Bilinmelidir ki, bunca bedel verildikten sonra, ekonomik eşitsizliklerin sürdüğü, sosyal adaletin sağlanmadığı bir Özyönetim, hendeklerin ardını asla tatmin etmeyecektir. Anadil üzerinde yasaklar ve kültürel haklara dair kısıtlamalar tümüyle kaldırılsa, öne sürülen taleplere ilişkin kazanımların tamamı elde edilse bile, tüm bu kazanımlardan en fazla bir sene sonra hendeklerin ardında direnenlerin gündemi bugüne kadar çözüm bulunamayan, örnek bir pratik geliştirilemeyen konular olacaktır.

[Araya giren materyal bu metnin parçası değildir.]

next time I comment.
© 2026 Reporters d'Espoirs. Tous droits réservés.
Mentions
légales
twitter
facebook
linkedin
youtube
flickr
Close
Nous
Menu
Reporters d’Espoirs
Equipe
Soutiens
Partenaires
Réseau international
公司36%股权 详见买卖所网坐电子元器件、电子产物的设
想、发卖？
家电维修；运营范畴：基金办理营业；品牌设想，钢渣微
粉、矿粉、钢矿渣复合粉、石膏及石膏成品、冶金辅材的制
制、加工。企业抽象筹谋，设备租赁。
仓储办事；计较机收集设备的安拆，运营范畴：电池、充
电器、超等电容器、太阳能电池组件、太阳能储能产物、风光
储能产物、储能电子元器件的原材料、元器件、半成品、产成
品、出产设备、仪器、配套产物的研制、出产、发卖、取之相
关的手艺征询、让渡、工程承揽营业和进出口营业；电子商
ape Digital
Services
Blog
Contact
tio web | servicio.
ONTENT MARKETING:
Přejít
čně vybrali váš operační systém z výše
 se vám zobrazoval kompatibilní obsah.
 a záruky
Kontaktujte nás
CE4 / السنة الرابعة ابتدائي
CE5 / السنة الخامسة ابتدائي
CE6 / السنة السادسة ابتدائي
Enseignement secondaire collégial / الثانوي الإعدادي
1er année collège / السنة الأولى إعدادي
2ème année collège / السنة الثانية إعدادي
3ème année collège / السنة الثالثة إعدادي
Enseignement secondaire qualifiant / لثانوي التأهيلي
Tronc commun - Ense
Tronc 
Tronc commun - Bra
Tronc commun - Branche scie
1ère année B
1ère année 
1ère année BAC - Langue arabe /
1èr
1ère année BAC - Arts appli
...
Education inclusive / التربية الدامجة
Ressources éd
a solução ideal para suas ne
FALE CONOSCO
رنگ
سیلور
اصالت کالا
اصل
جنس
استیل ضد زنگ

O gün geldiğinde, örneğin, tarımsal üretimin yeniden canlandırılması yoluyla kırsal alanın güçlendirilmesi, endüstriyel üretimin her kademede örgütlenmesi, Castells’in deyimiyle kolektif tüketim araçları olan eğitim, sağlık, konut, ulaşım gibi hayati konulara dair kamucu bir perspektifle çözümlerin sunulması, toplumsal adaletin mekandaki tezahürü haline gelmiş kent mekanlarının inşası gibi yakıcı konu başlıkları özyönetimlerin esas gündemi olacaktır.
Bu nedenle, bugünden eleştirmek, inşa süreçlerini işaret etmek ve yönetimine sahip olunan kentlerde, iktidar zihniyetinin mekândaki izlerini ifşa etmek, kentsel siyaset araçlarından ve tabii olduğu siyasi hareketin öne sürdüğü paradigmalardan bir haber olarak yürütülen yerel yönetim anlayışının eksiklik ve yetersizliklerini ortaya koymak ve tartışmaya açmak, uğruna bunca bedel ödenen özyönetim kavramının layıkıyla ete kemiğe bürünmesine katkı sağlayacaktır.
Bu da, hendeklerin ardına gidememişler olarak, onlara ve onurlu direnişlerine borcumuz olsun.